ASSIGNED TASK >>
Starting at the line that holds "104 | 4.1 | 104 |" and stopping at the line that holds "DRISTEEM SUBMITTAL • PAGE 3 OF 9", restate the records below word for word, with both of those lines included.

Saved data entries:
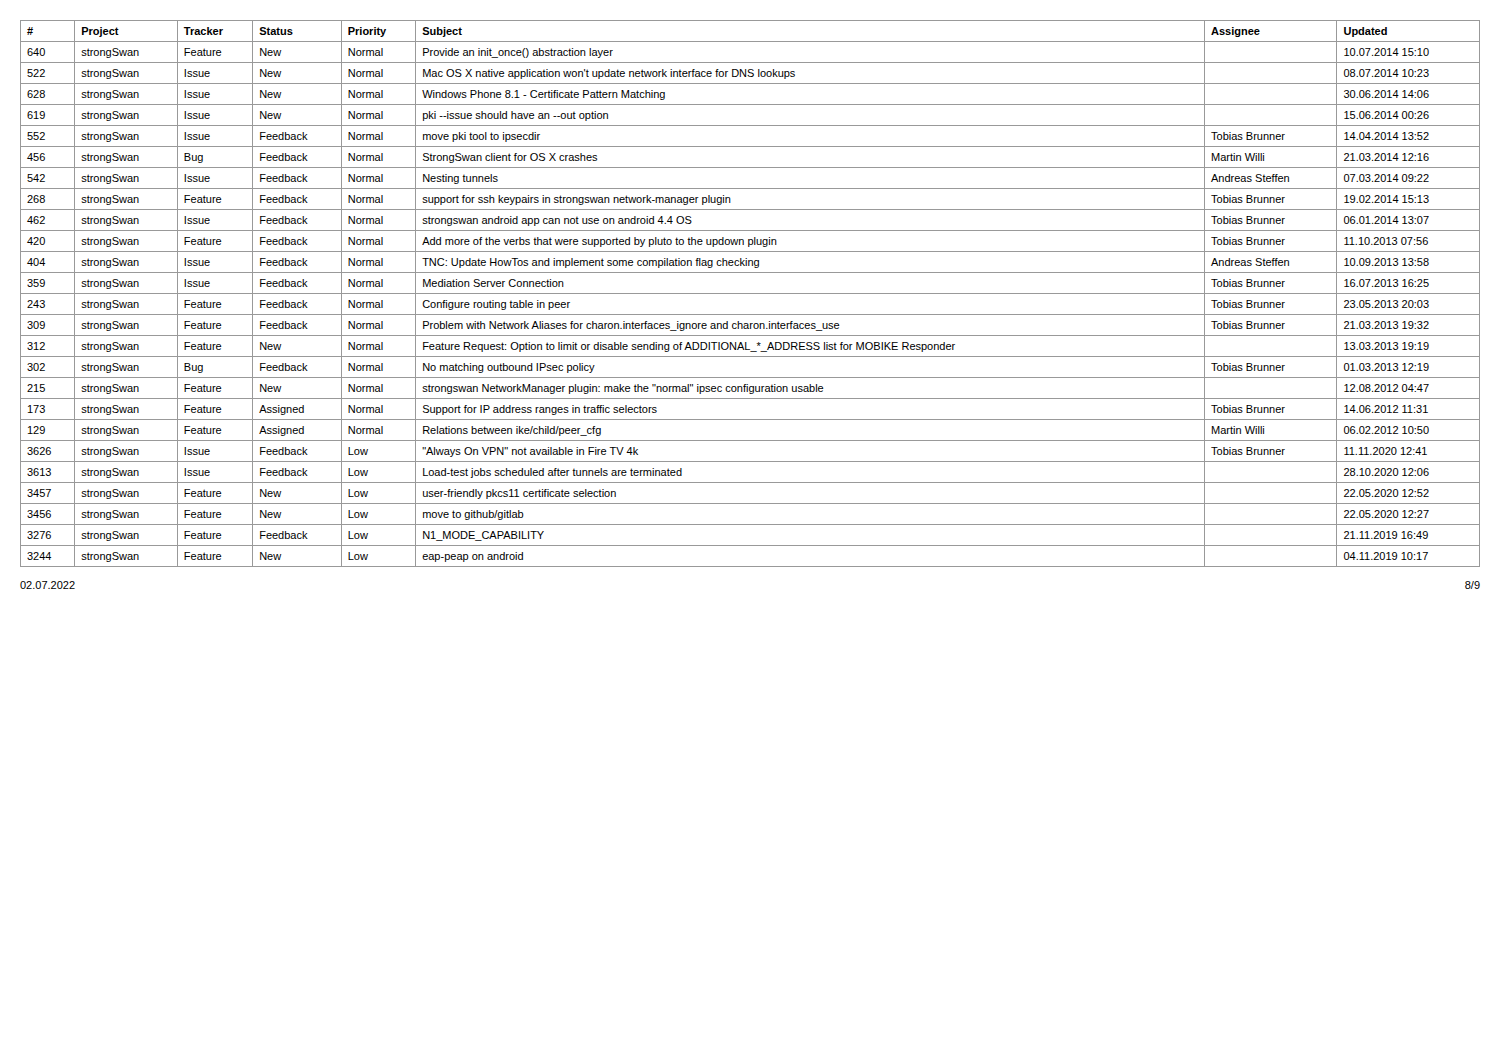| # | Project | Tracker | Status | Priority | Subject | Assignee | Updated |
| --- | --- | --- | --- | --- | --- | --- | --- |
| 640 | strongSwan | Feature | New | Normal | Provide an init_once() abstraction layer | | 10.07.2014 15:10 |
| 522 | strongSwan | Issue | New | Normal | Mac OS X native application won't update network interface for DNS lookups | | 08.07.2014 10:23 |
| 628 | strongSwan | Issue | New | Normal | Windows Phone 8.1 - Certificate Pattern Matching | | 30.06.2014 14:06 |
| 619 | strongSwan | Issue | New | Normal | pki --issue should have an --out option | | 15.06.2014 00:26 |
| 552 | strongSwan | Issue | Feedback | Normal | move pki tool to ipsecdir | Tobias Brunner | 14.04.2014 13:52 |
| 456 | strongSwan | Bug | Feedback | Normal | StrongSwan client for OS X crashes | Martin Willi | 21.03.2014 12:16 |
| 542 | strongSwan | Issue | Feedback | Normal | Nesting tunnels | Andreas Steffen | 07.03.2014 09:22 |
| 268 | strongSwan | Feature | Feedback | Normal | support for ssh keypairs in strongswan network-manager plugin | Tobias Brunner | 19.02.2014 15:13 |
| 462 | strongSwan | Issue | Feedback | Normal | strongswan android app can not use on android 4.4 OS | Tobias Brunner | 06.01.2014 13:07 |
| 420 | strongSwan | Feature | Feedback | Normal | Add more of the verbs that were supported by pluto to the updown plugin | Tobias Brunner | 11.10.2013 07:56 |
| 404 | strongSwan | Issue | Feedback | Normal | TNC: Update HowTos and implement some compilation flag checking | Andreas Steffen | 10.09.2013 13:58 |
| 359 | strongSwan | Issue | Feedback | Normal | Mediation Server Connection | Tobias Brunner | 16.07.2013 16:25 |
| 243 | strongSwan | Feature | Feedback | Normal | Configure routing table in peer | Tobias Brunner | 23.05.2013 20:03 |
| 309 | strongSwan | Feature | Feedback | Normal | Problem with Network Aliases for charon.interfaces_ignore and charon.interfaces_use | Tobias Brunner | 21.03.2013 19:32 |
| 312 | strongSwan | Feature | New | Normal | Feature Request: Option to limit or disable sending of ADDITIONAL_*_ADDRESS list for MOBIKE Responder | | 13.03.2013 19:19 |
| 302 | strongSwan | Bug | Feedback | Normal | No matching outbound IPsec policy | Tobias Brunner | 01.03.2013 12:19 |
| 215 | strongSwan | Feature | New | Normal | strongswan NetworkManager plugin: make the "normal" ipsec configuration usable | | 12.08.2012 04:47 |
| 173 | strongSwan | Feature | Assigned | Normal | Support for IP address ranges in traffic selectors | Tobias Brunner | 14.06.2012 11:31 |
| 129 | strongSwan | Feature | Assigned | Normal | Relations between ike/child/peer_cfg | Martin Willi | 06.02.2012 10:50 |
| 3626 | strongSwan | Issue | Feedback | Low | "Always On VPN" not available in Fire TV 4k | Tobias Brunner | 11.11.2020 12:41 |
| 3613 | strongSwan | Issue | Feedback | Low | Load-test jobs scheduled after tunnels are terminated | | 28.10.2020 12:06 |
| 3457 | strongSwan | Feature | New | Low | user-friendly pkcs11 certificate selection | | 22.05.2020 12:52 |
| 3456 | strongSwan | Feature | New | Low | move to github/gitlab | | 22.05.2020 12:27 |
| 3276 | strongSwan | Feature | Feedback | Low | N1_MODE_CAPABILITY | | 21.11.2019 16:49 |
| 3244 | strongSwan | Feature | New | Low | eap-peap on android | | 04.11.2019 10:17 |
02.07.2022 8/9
* * *
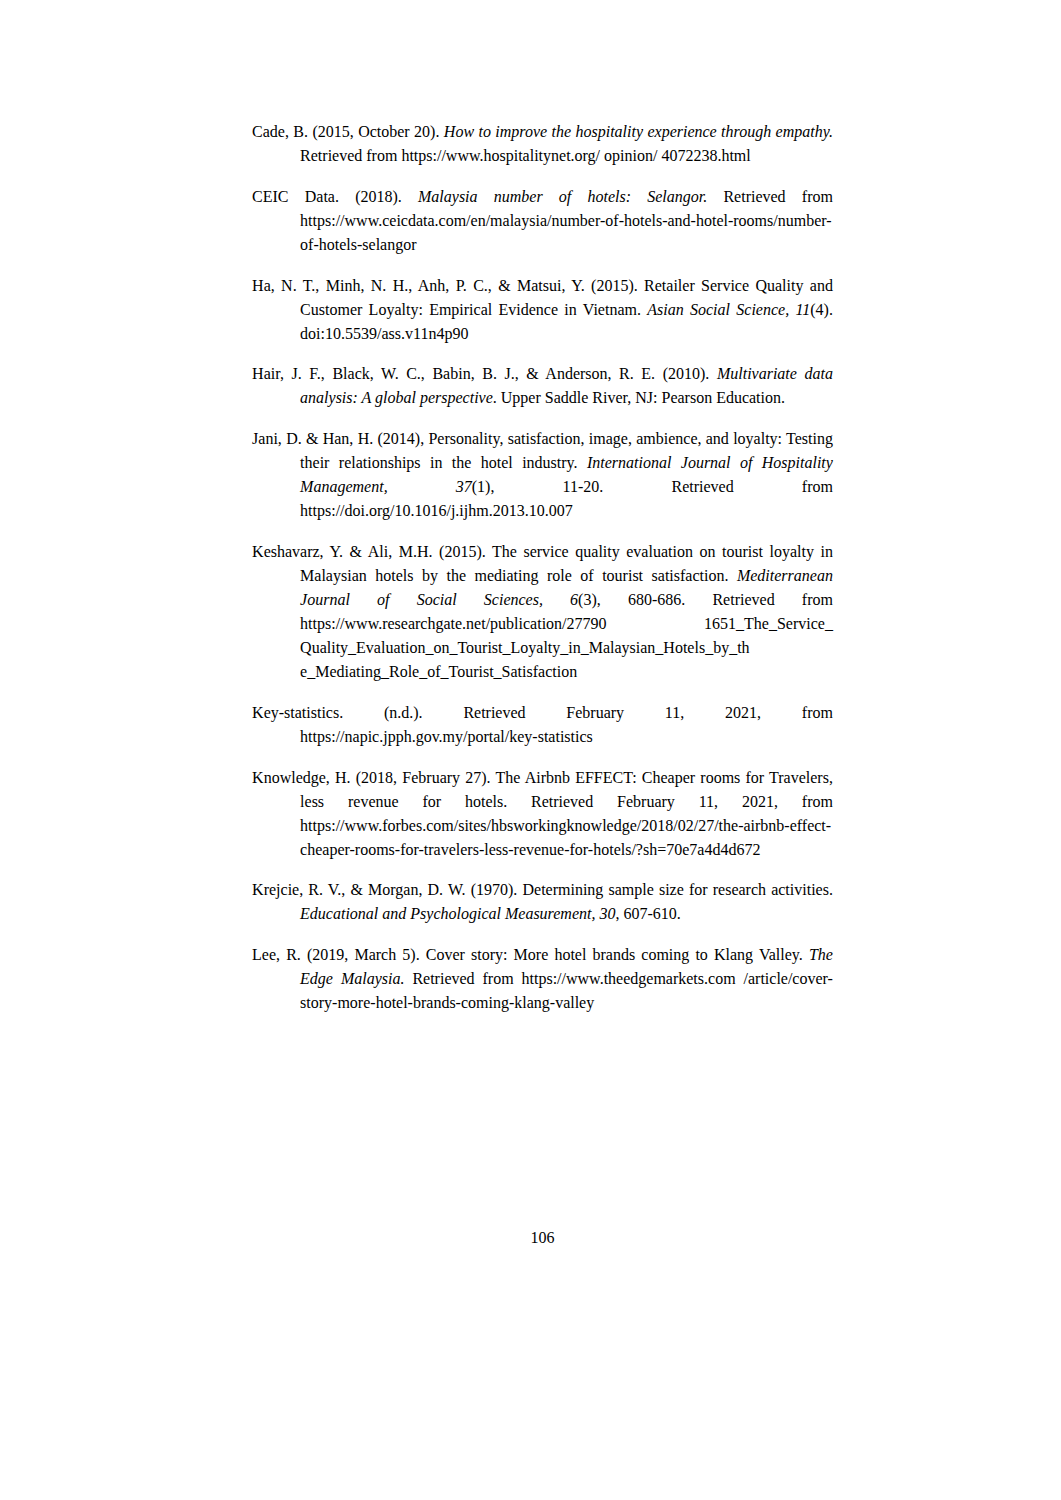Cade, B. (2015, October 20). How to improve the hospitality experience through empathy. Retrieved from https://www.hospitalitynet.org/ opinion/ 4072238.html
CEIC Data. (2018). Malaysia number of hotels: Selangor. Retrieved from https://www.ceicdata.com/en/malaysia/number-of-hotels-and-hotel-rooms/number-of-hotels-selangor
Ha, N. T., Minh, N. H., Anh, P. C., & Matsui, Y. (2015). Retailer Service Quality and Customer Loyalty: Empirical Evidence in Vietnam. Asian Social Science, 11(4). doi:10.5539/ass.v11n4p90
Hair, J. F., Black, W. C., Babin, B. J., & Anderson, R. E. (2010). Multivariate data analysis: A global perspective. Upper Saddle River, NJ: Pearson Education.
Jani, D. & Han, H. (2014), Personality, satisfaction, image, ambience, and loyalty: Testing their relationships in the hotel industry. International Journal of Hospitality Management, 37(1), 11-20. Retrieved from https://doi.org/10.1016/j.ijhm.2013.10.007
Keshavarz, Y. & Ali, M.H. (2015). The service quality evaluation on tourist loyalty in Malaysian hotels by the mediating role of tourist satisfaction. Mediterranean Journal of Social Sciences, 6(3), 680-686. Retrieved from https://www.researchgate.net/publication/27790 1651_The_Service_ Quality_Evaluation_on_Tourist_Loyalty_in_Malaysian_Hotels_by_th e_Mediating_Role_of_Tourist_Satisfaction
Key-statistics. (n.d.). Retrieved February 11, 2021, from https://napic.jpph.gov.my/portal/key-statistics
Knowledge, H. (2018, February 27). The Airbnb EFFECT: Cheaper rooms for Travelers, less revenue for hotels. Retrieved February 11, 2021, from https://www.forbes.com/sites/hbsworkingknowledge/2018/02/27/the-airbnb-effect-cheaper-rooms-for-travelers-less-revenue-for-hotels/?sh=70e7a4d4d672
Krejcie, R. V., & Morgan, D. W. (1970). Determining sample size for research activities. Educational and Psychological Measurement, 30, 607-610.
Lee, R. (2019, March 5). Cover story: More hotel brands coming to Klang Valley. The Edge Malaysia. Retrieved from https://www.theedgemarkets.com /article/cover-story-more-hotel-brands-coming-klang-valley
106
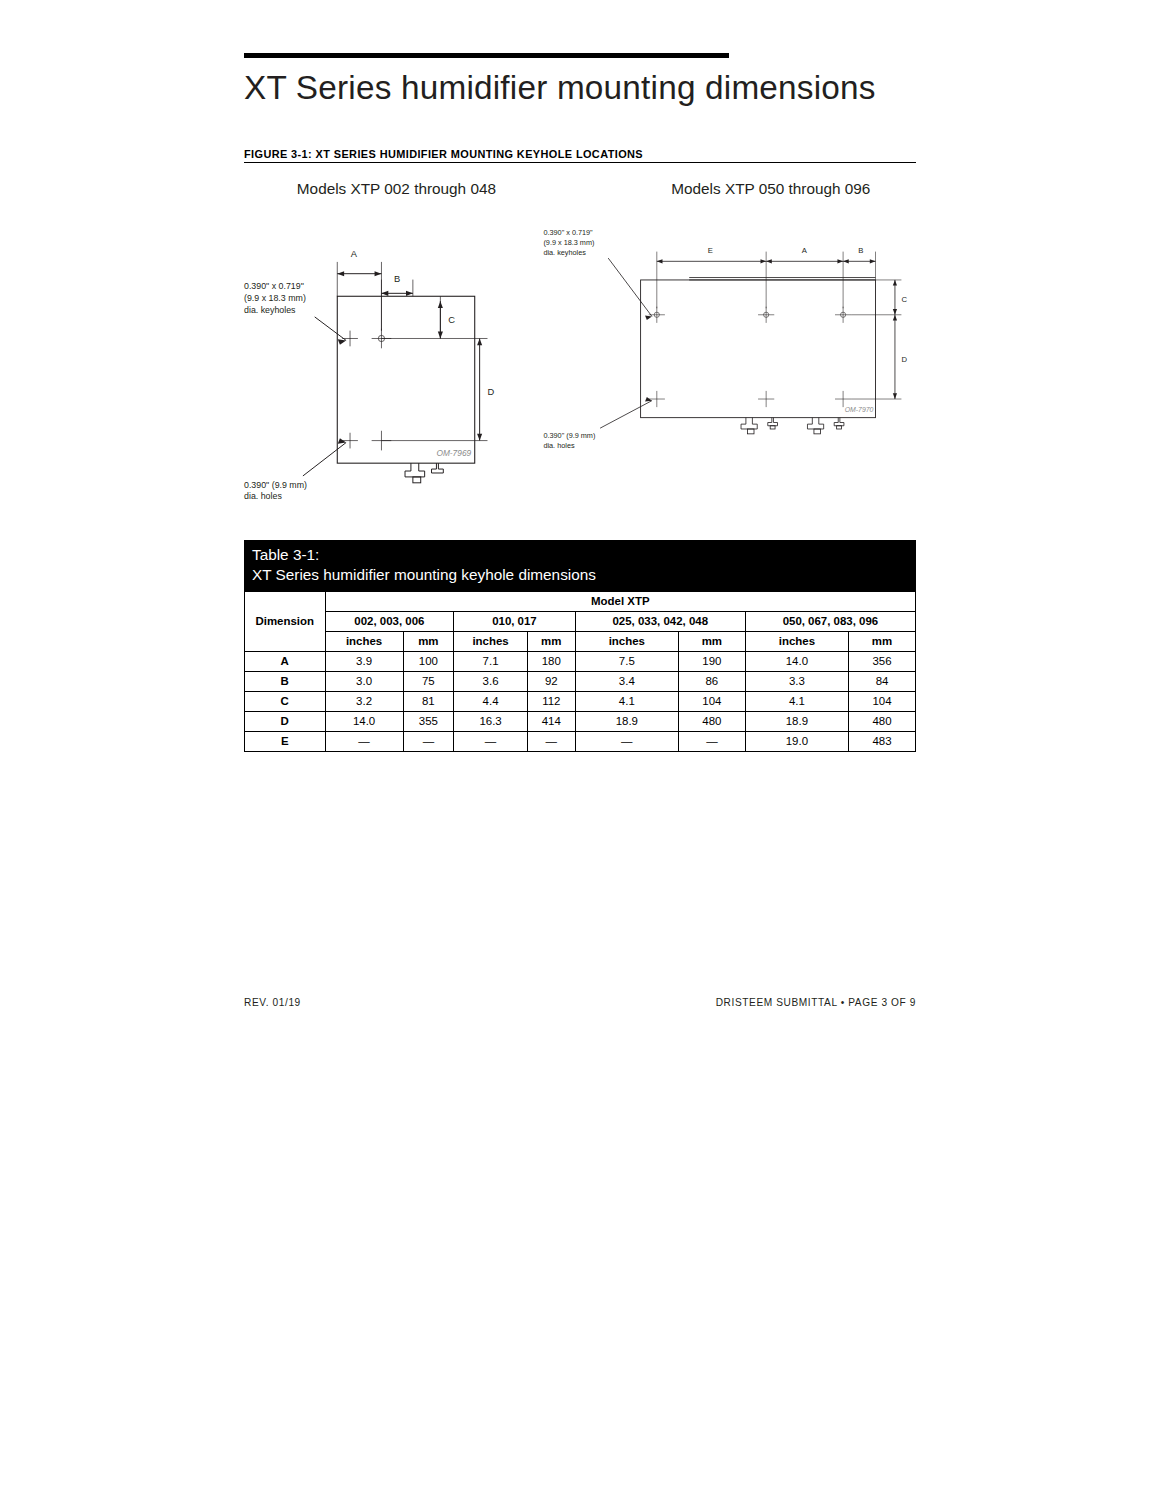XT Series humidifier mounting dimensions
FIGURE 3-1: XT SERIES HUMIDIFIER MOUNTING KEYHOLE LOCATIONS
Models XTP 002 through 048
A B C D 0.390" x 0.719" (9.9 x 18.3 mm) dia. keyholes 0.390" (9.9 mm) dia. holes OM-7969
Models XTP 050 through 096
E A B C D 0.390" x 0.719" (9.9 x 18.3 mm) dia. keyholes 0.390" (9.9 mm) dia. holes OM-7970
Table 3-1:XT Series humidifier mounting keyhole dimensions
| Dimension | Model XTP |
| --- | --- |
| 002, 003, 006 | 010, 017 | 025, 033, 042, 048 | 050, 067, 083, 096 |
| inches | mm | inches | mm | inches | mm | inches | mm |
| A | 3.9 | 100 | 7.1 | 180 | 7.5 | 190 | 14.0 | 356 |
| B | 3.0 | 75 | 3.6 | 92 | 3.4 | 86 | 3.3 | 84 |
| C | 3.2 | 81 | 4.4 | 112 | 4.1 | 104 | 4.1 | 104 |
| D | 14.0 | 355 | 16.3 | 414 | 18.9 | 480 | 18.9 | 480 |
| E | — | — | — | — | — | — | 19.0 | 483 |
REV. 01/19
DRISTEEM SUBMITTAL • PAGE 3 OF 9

ANSWER BOX >>
| C | 3.2 | 81 | 4.4 | 112 | 4.1 | 104 | 4.1 | 104 |
| D | 14.0 | 355 | 16.3 | 414 | 18.9 | 480 | 18.9 | 480 |
| E | — | — | — | — | — | — | 19.0 | 483 |
REV. 01/19
DRISTEEM SUBMITTAL • PAGE 3 OF 9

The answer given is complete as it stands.